> **What the task asks**
Can you change "organisers" to "organizers" in the rows between the lines holding "Peter Quill AKA" and "4 hours ago", inclusive, and give those lines again with nothing else altered? Leave the pictures out of your answer.

> **Records for this exercise**
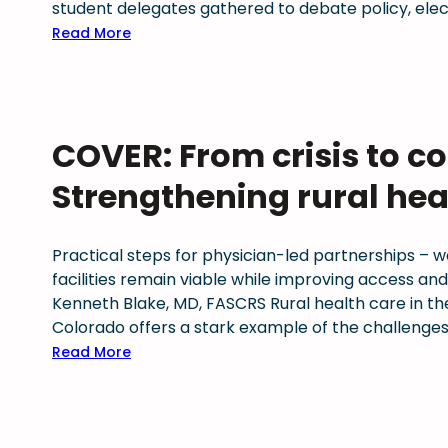
d
t
C
student delegates gathered to debate policy, elect
n
a
C
M
:
Read More
a
t
h
S
C
l
e
a
p
o
h
:
m
r
l
i
M
p
e
o
g
COVER: From crisis to co
a
i
s
r
h
y
o
s
a
s
Strengthening rural hea
2
n
e
d
t
0
f
s
o
a
2
o
f
p
k
Practical steps for physician-led partnerships – 
6
r
o
h
e
facilities remain viable while improving access an
s
r
y
s
Kenneth Blake, MD, FASCRS Rural health care in the U
u
w
s
f
Colorado offers a stark example of the challenges
p
a
i
o
:
Read More
p
r
c
r
C
o
d
i
p
O
r
i
a
h
V
t
n
n
y
E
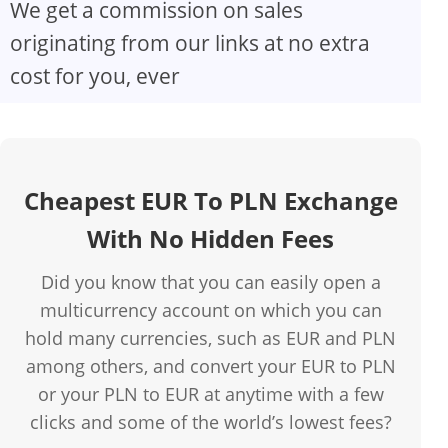
We get a commission on sales
originating from our links at no extra
cost for you, ever
Cheapest EUR To PLN Exchange
With No Hidden Fees
Did you know that you can easily open a
multicurrency account on which you can
hold many currencies, such as EUR and PLN
among others, and convert your EUR to PLN
or your PLN to EUR at anytime with a few
clicks and some of the world’s lowest fees?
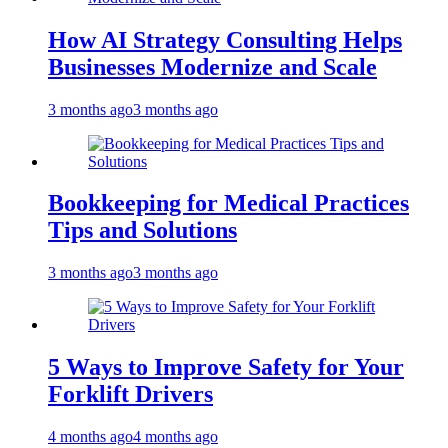
How AI Strategy Consulting Helps
Businesses Modernize and Scale
3 months ago
3 months ago
Bookkeeping for Medical Practices
Tips and Solutions
3 months ago
3 months ago
5 Ways to Improve Safety for Your
Forklift Drivers
4 months ago
4 months ago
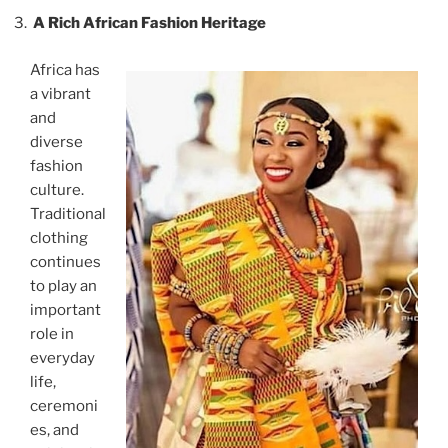
A Rich African Fashion Heritage
Africa has
a vibrant
and
diverse
fashion
culture.
Traditional
clothing
continues
to play an
important
role in
everyday
life,
ceremoni
es, and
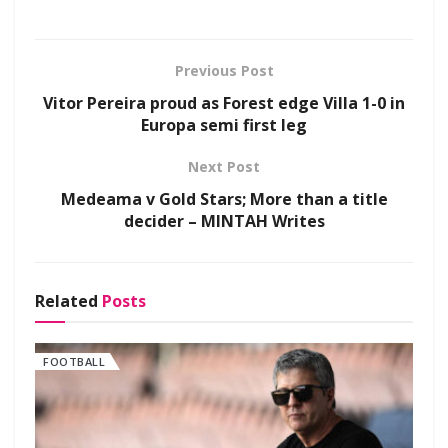
Previous Post
Vitor Pereira proud as Forest edge Villa 1-0 in
Europa semi first leg
Next Post
Medeama v Gold Stars; More than a title
decider – MINTAH Writes
Related
Posts
FOOTBALL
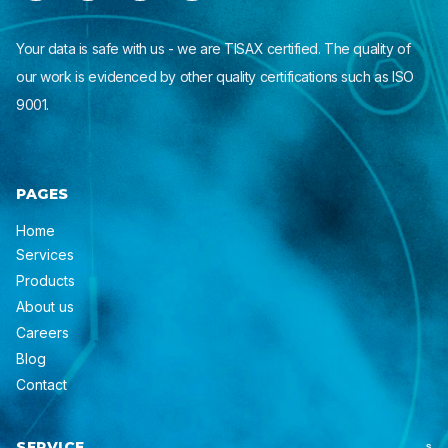
Your data is safe with us - we are TISAX certified. The quality of
our work is evidenced by other quality certifications such as ISO
9001.
PAGES
Home
Services
Products
About us
Careers
Blog
Contact
SERVICE
S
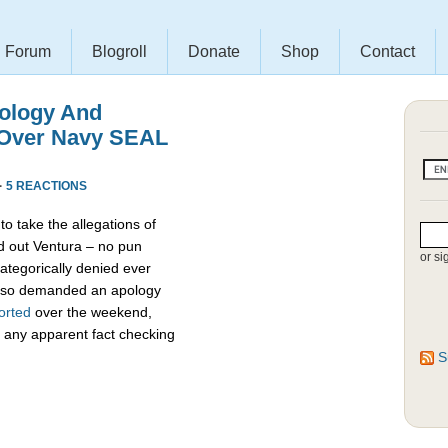
Forum
Blogroll
Donate
Shop
Contact
ology And
 Over Navy SEAL
·
5 REACTIONS
to take the allegations of
d out Ventura – no pun
or si
ategorically denied ever
also demanded an apology
orted
over the weekend,
 any apparent fact checking
S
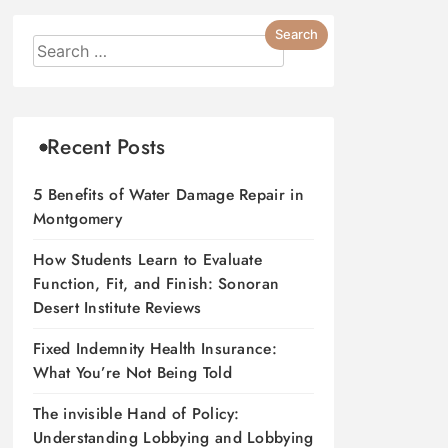
Recent Posts
5 Benefits of Water Damage Repair in
Montgomery
How Students Learn to Evaluate
Function, Fit, and Finish: Sonoran
Desert Institute Reviews
Fixed Indemnity Health Insurance:
What You’re Not Being Told
The invisible Hand of Policy:
Understanding Lobbying and Lobbying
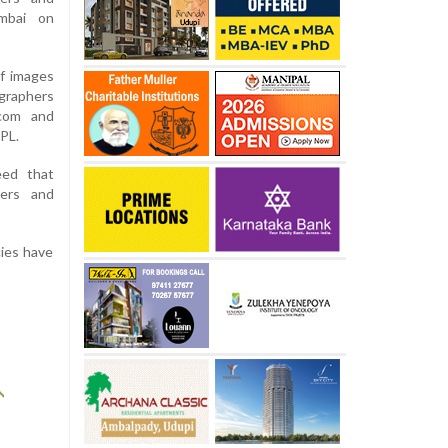
mbai on
of images
graphers
.com and
PL.
eed that
ters and
cies have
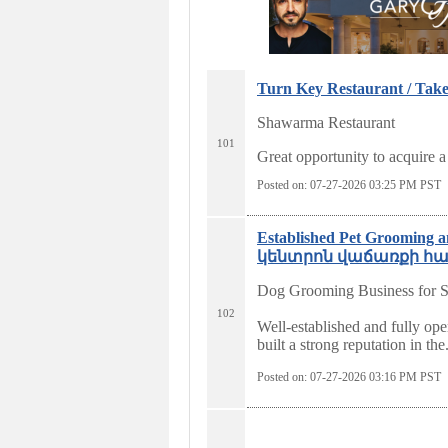
Turn Key Restaurant / Take
Shawarma Restaurant
101
Great opportunity to acquire a
Posted on: 07-27-2026 03:25
PM PST
Established Pet Groomin
կենտրոն վաճառքի համար
Dog Grooming Business for S
102
Well-established and fully ope
built a strong reputation in the.
Posted on: 07-27-2026 03:16
PM PST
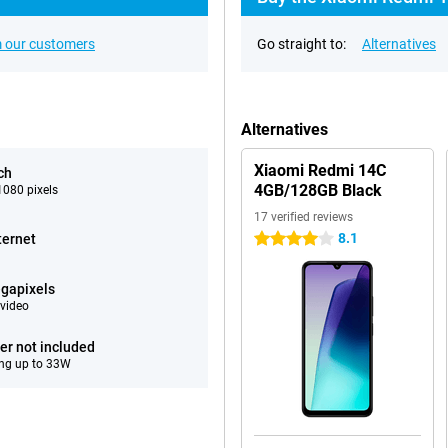
 our customers
Go straight to:
Alternatives
Alternatives
Xiaomi Redmi 14C
ch
4GB/128GB Black
080 pixels
17 verified reviews
8.1
ternet
4 stars
gapixels
video
er not included
ng up to 33W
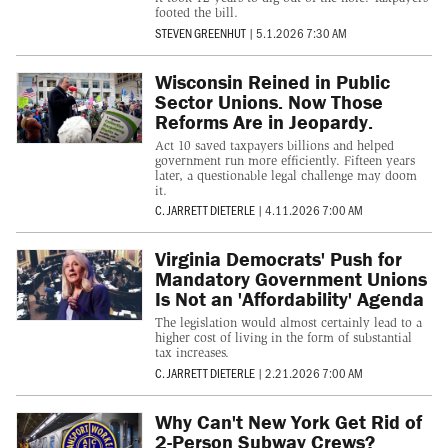
footed the bill.
STEVEN GREENHUT
|
5.1.2026 7:30 AM
Wisconsin Reined in Public
Sector Unions. Now Those
Reforms Are in Jeopardy.
Act 10 saved taxpayers billions and helped
government run more efficiently. Fifteen years
later, a questionable legal challenge may doom
it.
C. JARRETT DIETERLE
|
4.11.2026 7:00 AM
Virginia Democrats' Push for
Mandatory Government Unions
Is Not an 'Affordability' Agenda
The legislation would almost certainly lead to a
higher cost of living in the form of substantial
tax increases.
C. JARRETT DIETERLE
|
2.21.2026 7:00 AM
Why Can't New York Get Rid of
2-Person Subway Crews?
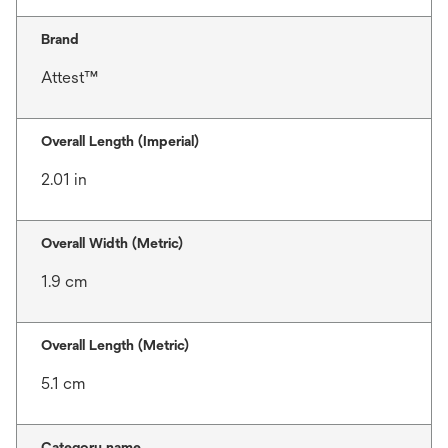
Brand
Attest™
Overall Length (Imperial)
2.01 in
Overall Width (Metric)
1.9 cm
Overall Length (Metric)
5.1 cm
Category name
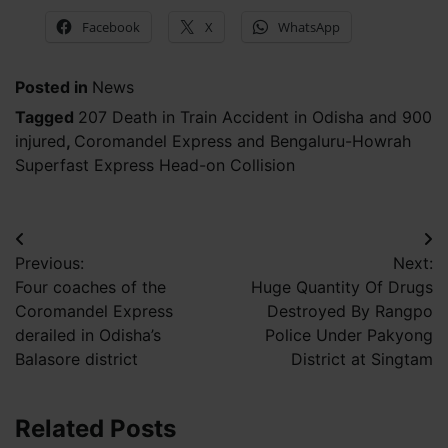
Facebook
X
WhatsApp
Posted in
News
Tagged
207 Death in Train Accident in Odisha and 900
injured
,
Coromandel Express and Bengaluru-Howrah
Superfast Express Head-on Collision
Post
Previous:
Next:
navigation
Four coaches of the
Huge Quantity Of Drugs
Coromandel Express
Destroyed By Rangpo
derailed in Odisha’s
Police Under Pakyong
Balasore district
District at Singtam
Related Posts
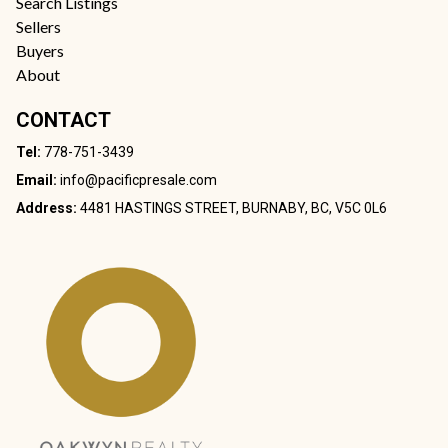
Search Listings
Sellers
Buyers
About
CONTACT
Tel:
778-751-3439
Email:
info@pacificpresale.com
Address:
4481 HASTINGS STREET, BURNABY, BC, V5C 0L6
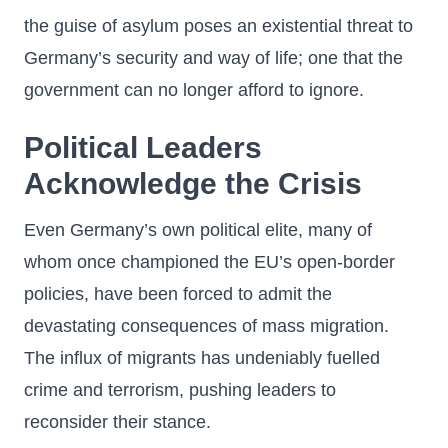
the guise of asylum poses an existential threat to
Germany’s security and way of life; one that the
government can no longer afford to ignore.
Political Leaders
Acknowledge the Crisis
Even Germany’s own political elite, many of
whom once championed the EU’s open-border
policies, have been forced to admit the
devastating consequences of mass migration.
The influx of migrants has undeniably fuelled
crime and terrorism, pushing leaders to
reconsider their stance.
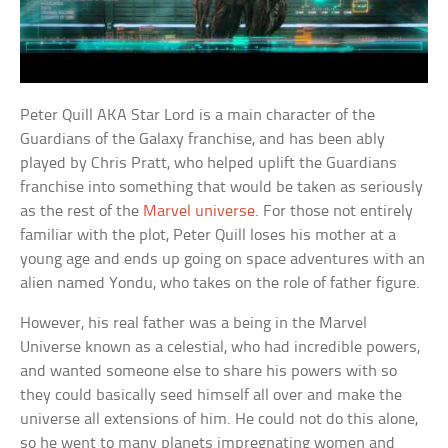
Peter Quill AKA Star Lord is a main character of the
Guardians of the Galaxy franchise, and has been ably
played by Chris Pratt, who helped uplift the Guardians
franchise into something that would be taken as seriously
as the rest of the
Marvel universe
. For those not entirely
familiar with the plot, Peter Quill loses his mother at a
young age and ends up going on space adventures with an
alien named Yondu, who takes on the role of father figure.
However, his real father was a being in the Marvel
Universe known as a celestial, who had incredible powers,
and wanted someone else to share his powers with so
they could basically seed himself all over and make the
universe all extensions of him. He could not do this alone,
so he went to many planets impregnating women and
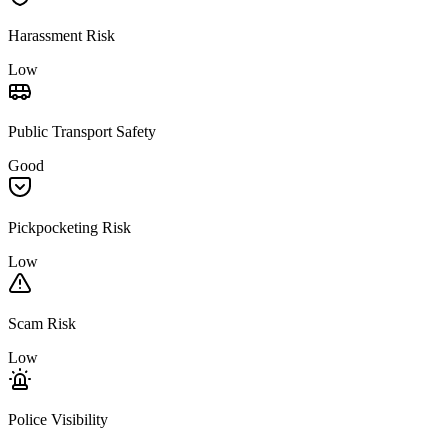
Harassment Risk
Low
Public Transport Safety
Good
Pickpocketing Risk
Low
Scam Risk
Low
Police Visibility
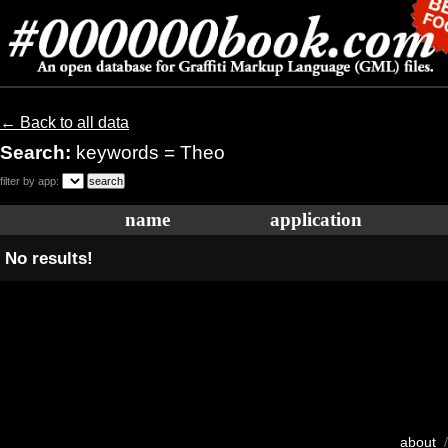
← Back to all data
Search:
keywords = Theo
filter by app:
name
application
No results!
about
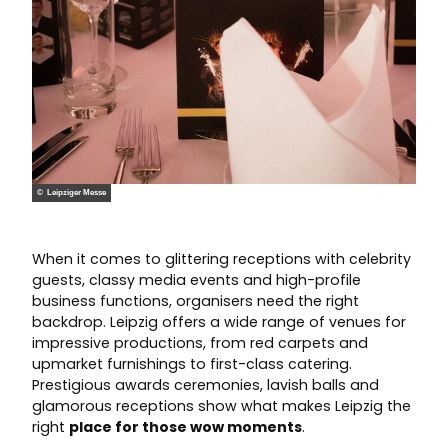
© Leipziger Messe
When it comes to glittering receptions with celebrity
guests, classy media events and high-profile
business functions, organisers need the right
backdrop. Leipzig offers a wide range of venues for
impressive productions, from red carpets and
upmarket furnishings to first-class catering.
Prestigious awards ceremonies, lavish balls and
glamorous receptions show what makes Leipzig the
right
place for those wow moments
.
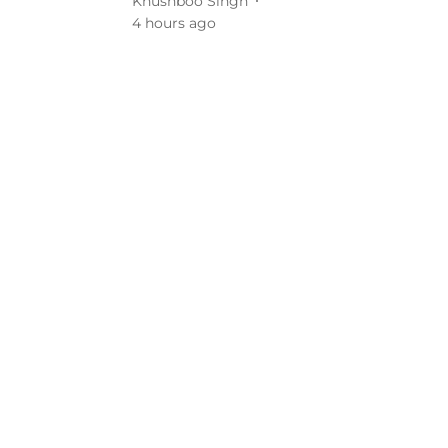
Khushboo Singh
4 hours ago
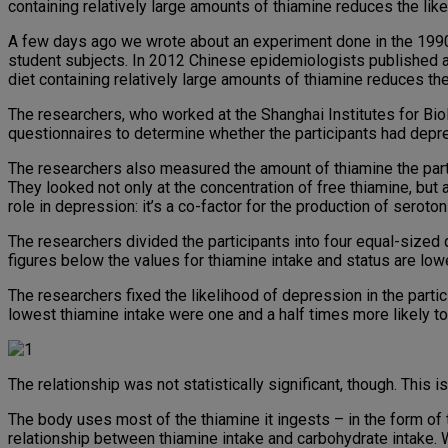
containing relatively large amounts of thiamine reduces the lik
A few days ago we wrote about an experiment done in the 1990
student subjects. In 2012 Chinese epidemiologists published a 
diet containing relatively large amounts of thiamine reduces th
The researchers, who worked at the Shanghai Institutes for 
questionnaires to determine whether the participants had depr
The researchers also measured the amount of thiamine the partic
They looked not only at the concentration of free thiamine, but 
role in depression: it’s a co-factor for the production of seroton
The researchers divided the participants into four equal-sized q
figures below the values for thiamine intake and status are lowes
The researchers fixed the likelihood of depression in the partic
lowest thiamine intake were one and a half times more likely t
The relationship was not statistically significant, though. This 
The body uses most of the thiamine it ingests – in the form of 
relationship between thiamine intake and carbohydrate intake. W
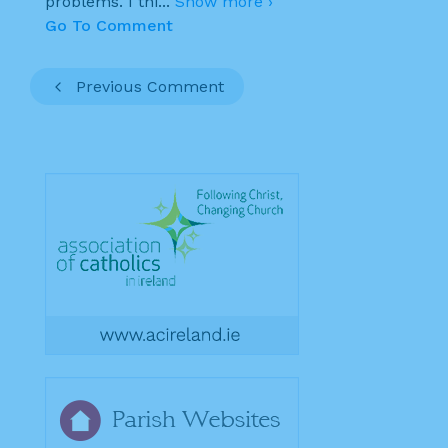
problems. I thi
...
Show more ›
Go To Comment
Previous Comment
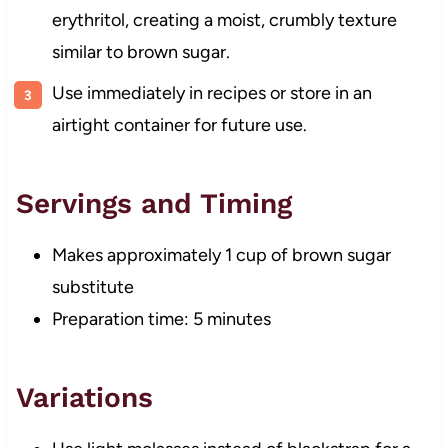
erythritol, creating a moist, crumbly texture
similar to brown sugar.
Use immediately in recipes or store in an
airtight container for future use.
Servings and Timing
Makes approximately 1 cup of brown sugar
substitute
Preparation time: 5 minutes
Variations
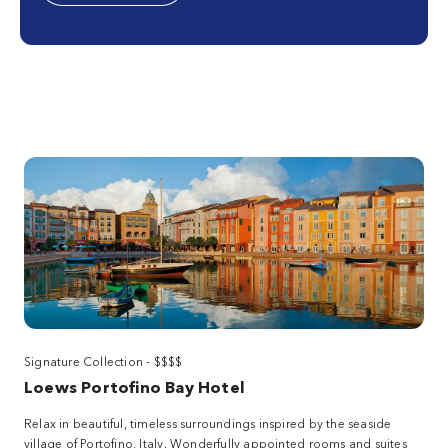
Signature Collection - $$$$
Loews Portofino Bay Hotel
Relax in beautiful, timeless surroundings inspired by the seaside
village of Portofino, Italy. Wonderfully appointed rooms and suites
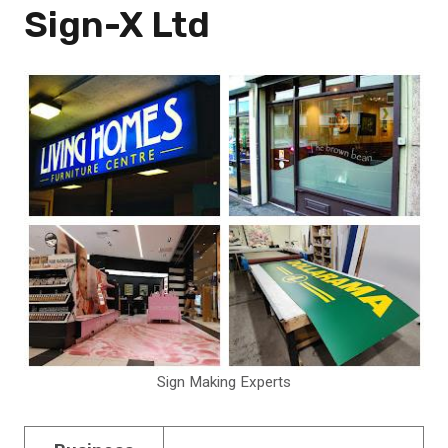
Sign-X Ltd
Sign Making Experts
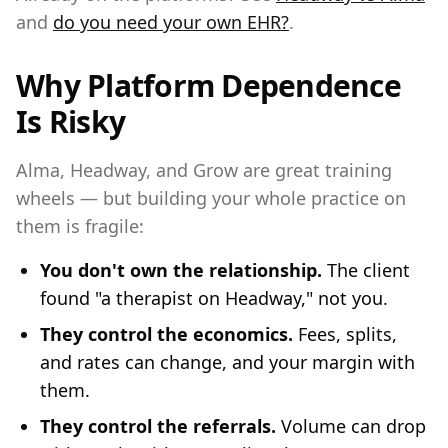
and
do you need your own EHR?
.
Why Platform Dependence
Is Risky
Alma, Headway, and Grow are great training
wheels — but building your whole practice on
them is fragile:
You don't own the relationship.
The client
found "a therapist on Headway," not you.
They control the economics.
Fees, splits,
and rates can change, and your margin with
them.
They control the referrals.
Volume can drop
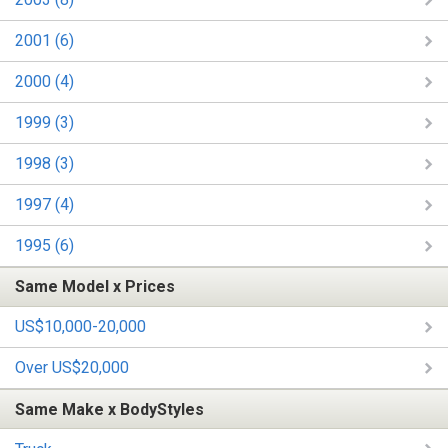
2001 (6)
2000 (4)
1999 (3)
1998 (3)
1997 (4)
1995 (6)
Same Model x Prices
US$10,000-20,000
Over US$20,000
Same Make x BodyStyles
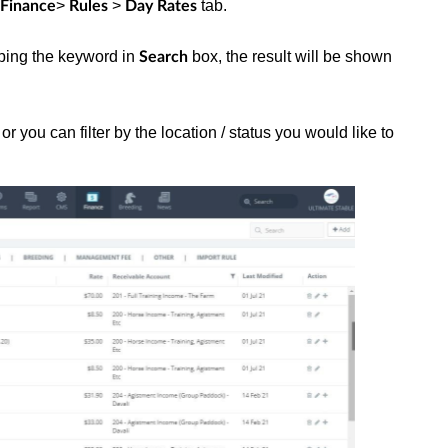
>
>
tab.
Finance
Rules
Day Rates
typing the keyword in
box, the result will be shown
Search
r you can filter by the location / status you would like to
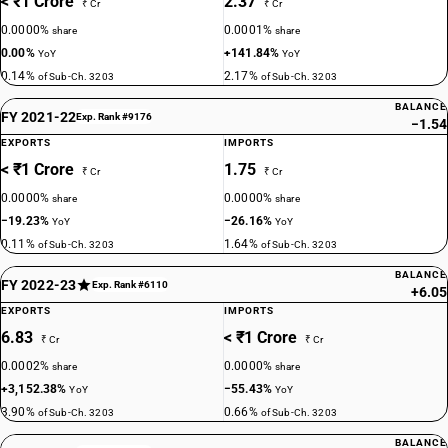
< ₹1 Crore
2.37
₹ Cr
₹ Cr
0.0000%
0.0001%
share
share
0.00%
+141.84%
YoY
YoY
0.14%
2.17%
of Sub-Ch. 3203
of Sub-Ch. 3203
BALANCE
FY 2021-22
Exp. Rank #9176
−1.54
EXPORTS
IMPORTS
< ₹1 Crore
1.75
₹ Cr
₹ Cr
0.0000%
0.0000%
share
share
−19.23%
−26.16%
YoY
YoY
0.11%
1.64%
of Sub-Ch. 3203
of Sub-Ch. 3203
BALANCE
FY 2022-23
Exp. Rank #6110
+6.05
EXPORTS
IMPORTS
6.83
< ₹1 Crore
₹ Cr
₹ Cr
0.0002%
0.0000%
share
share
+3,152.38%
−55.43%
YoY
YoY
3.90%
0.66%
of Sub-Ch. 3203
of Sub-Ch. 3203
BALANCE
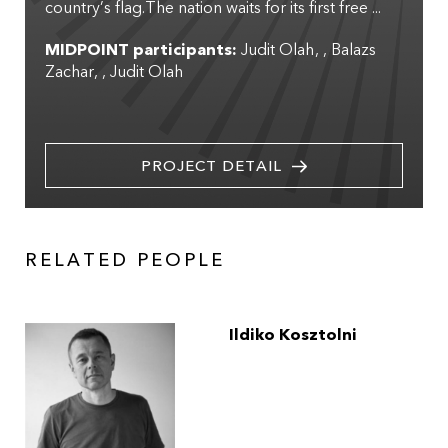
country’s flag.The nation waits for its first free ...
MIDPOINT participants:
Judit Olah
,
Balazs
Zachar
,
Judit Olah
PROJECT DETAIL
RELATED PEOPLE
Ildiko Kosztolni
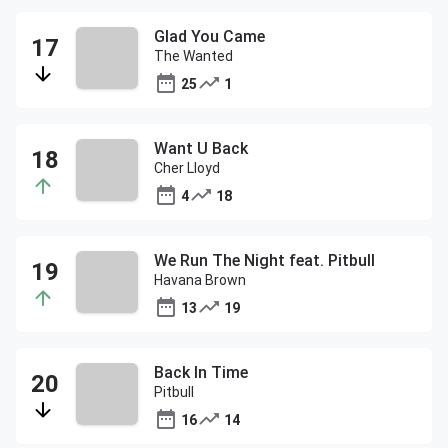
Glad You Came
The Wanted
25
1
Want U Back
Cher Lloyd
4
18
We Run The Night feat. Pitbull
Havana Brown
13
19
Back In Time
Pitbull
16
14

> **Written response**
Peter Quill AKA Star Lord is a main character of the
Guardians of the Galaxy franchise, and has been ably
played by Chris Pratt, who helped uplift the Guardians
franchise into something that would be taken as seriously
as the rest of the
Marvel universe
. For those not entirely
familiar with the plot, Peter Quill loses his mother at a
young age and ends up going on space adventures with an
alien named Yondu, who takes on the role of father figure.
However, his real father was a being in the Marvel
Universe known as a celestial, who had incredible powers,
and wanted someone else to share his powers with so
they could basically seed himself all over and make the
universe all extensions of him. He could not do this alone,
so he went to many planets impregnating women and
Harassment Risk
Low
Public Transport Safety
Good
Pickpocketing Risk
Low
Scam Risk
Low
Police Visibility
← Back to all data
Search:
keywords = Theo
filter by app:
name
application
No results!
about
© Leipziger Messe
When it comes to glittering receptions with celebrity
guests, classy media events and high-profile
business functions, organizers need the right
backdrop. Leipzig offers a wide range of venues for
impressive productions, from red carpets and
upmarket furnishings to first-class catering.
Prestigious awards ceremonies, lavish balls and
glamorous receptions show what makes Leipzig the
right
place for those wow moments
.
Khushboo Singh
4 hours ago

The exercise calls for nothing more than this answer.